Make sure Rohingya return remain high on international agenda: UK Minister Mordaunt

The British minister for development has urged the international community to continue to push Myanmar to ensure conditions for Rohingya return.

Senior Correspondentbdnews24.com
Published : 19 Feb 2019, 02:52 PM
Updated : 19 Feb 2019, 02:52 PM

“Rohingya's right to return to their homeland must remain high on international agenda,” International Development Secretary Penny Mordaunt said on Tuesday while interacting with a group of journalists in Dhaka.

“We want this to be resolved. And how is to be determined. UK has been absolutely at the forefront in basic diplomatic effort,” she said as she concluded her three-day visit to Bangladesh, second after the latest Rohingya crisis began in Aug 2017.

She visited Cox’s Bazar and said the plight of the Rohingya refugees “must not be forgotten”.

“We must always push and we will continue working to make sure there are conditions for people to go back to their home. We must make sure Rohingya's right to return remain high on the international agenda,” she said.

The UK is providing vital humanitarian aid to many of the one million Rohingya refugees and vulnerable local communities in Cox’s Bazar.

Mordaunt, the first UK cabinet minister to visit Bangladesh since the Dec 30 elections, met Rohingya refugees living in Kutupalong camp at a food distribution centre. She spoke with women being protected from violence, and saw how children with disabilities were getting the therapy and treatment they need, all supported by UK aid.

Since Aug 25 in 2017, aid from British taxpayers has provided £129 million in funding to the refugee crisis and Mordaunt’s visit focused on exploring longer term solutions by supporting education, developing skills and improving access to training opportunities.

She met State Minister for Foreign Affairs Md Shahriar Alam in Dhaka and said she would push for the changes needed in Burma to help the Rohingya repatriation..

But Mordaunt said now was the time to look beyond short-term live-saving assistance support, to give them the skills they need to create sustainable lives both for themselves and their families.

“This major man-made humanitarian crisis has been ethnic cleansing on an industrial scale and I urge the government of Burma to create the necessary conditions that would allow those Rohingya currently living in Bangladesh to return,” she said.

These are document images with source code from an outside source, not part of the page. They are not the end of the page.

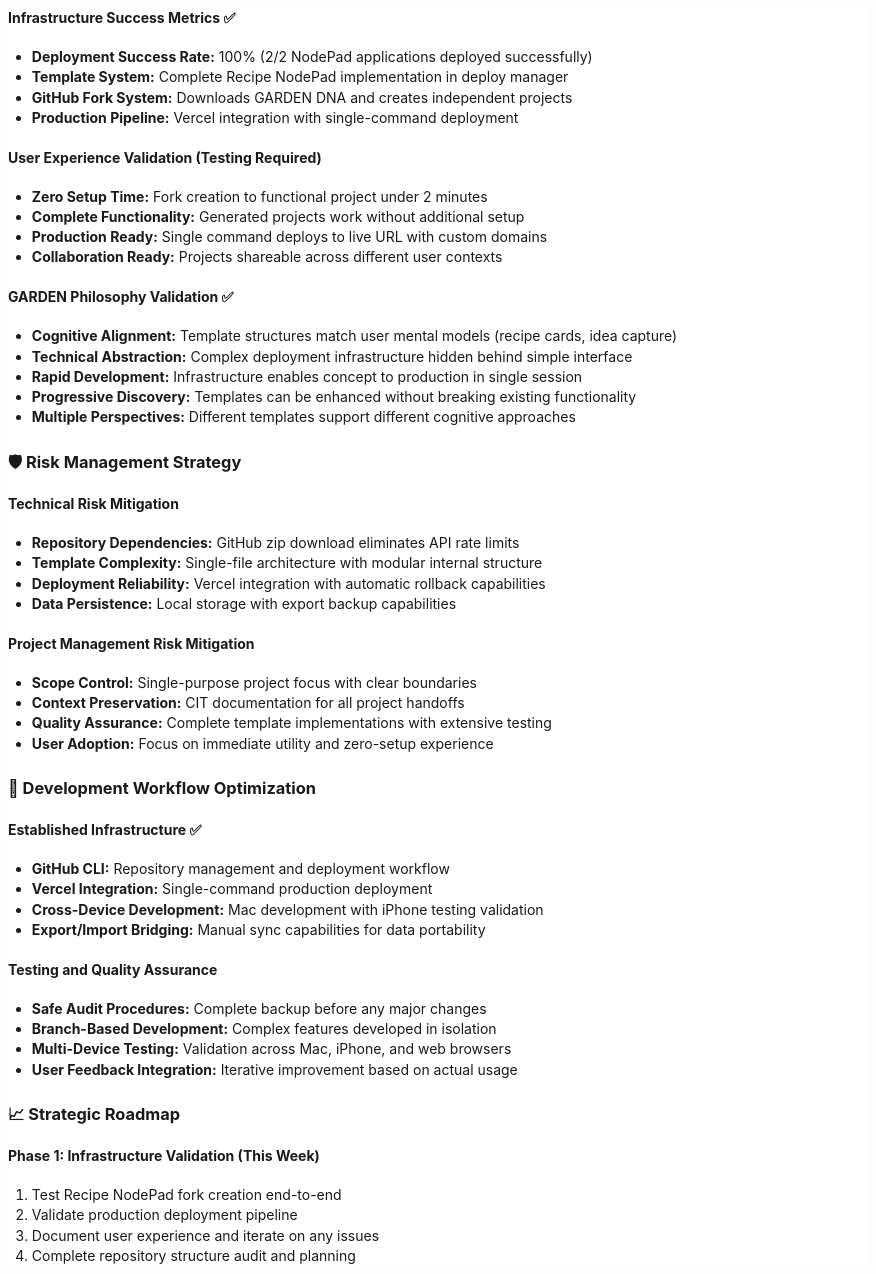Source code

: #### **Infrastructure Success Metrics** ✅
- **Deployment Success Rate:** 100% (2/2 NodePad applications deployed successfully)
- **Template System:** Complete Recipe NodePad implementation in deploy manager
- **GitHub Fork System:** Downloads GARDEN DNA and creates independent projects
- **Production Pipeline:** Vercel integration with single-command deployment

#### **User Experience Validation** (Testing Required)
- **Zero Setup Time:** Fork creation to functional project under 2 minutes
- **Complete Functionality:** Generated projects work without additional setup
- **Production Ready:** Single command deploys to live URL with custom domains
- **Collaboration Ready:** Projects shareable across different user contexts

#### **GARDEN Philosophy Validation** ✅
- **Cognitive Alignment:** Template structures match user mental models (recipe cards, idea capture)
- **Technical Abstraction:** Complex deployment infrastructure hidden behind simple interface
- **Rapid Development:** Infrastructure enables concept to production in single session
- **Progressive Discovery:** Templates can be enhanced without breaking existing functionality
- **Multiple Perspectives:** Different templates support different cognitive approaches

### 🛡️ Risk Management Strategy

#### **Technical Risk Mitigation**
- **Repository Dependencies:** GitHub zip download eliminates API rate limits
- **Template Complexity:** Single-file architecture with modular internal structure
- **Deployment Reliability:** Vercel integration with automatic rollback capabilities
- **Data Persistence:** Local storage with export backup capabilities

#### **Project Management Risk Mitigation**
- **Scope Control:** Single-purpose project focus with clear boundaries
- **Context Preservation:** CIT documentation for all project handoffs
- **Quality Assurance:** Complete template implementations with extensive testing
- **User Adoption:** Focus on immediate utility and zero-setup experience

### 🔄 Development Workflow Optimization

#### **Established Infrastructure** ✅
- **GitHub CLI:** Repository management and deployment workflow
- **Vercel Integration:** Single-command production deployment
- **Cross-Device Development:** Mac development with iPhone testing validation
- **Export/Import Bridging:** Manual sync capabilities for data portability

#### **Testing and Quality Assurance**
- **Safe Audit Procedures:** Complete backup before any major changes
- **Branch-Based Development:** Complex features developed in isolation
- **Multi-Device Testing:** Validation across Mac, iPhone, and web browsers
- **User Feedback Integration:** Iterative improvement based on actual usage

### 📈 Strategic Roadmap

#### **Phase 1: Infrastructure Validation (This Week)**
1. Test Recipe NodePad fork creation end-to-end
2. Validate production deployment pipeline
3. Document user experience and iterate on any issues
4. Complete repository structure audit and planning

“The government and people of Bangladesh have shown great generosity and humanity in hosting the Rohingya. But we recognise that Bangladesh can’t shoulder this responsibility alone.

"The plight of the Rohingya refugees to return home must not fall off the international agenda and they must be given justice," the British minister continued

In Dhaka, Mordaunt also visited the icddr,b, a medical research centre which also houses a hospital specialising in cholera and other water-borne diseases.

UK aid supports the hospital's research and the development of simple life-saving innovations such as breathing apparatus for small babies that was created using an empty shampoo bottle.

Experts at the hospital have also advised humanitarian workers in Yemen on how to treat deadly outbreaks of cholera.

Mordaunt will leave Dhaka on Tuesday night.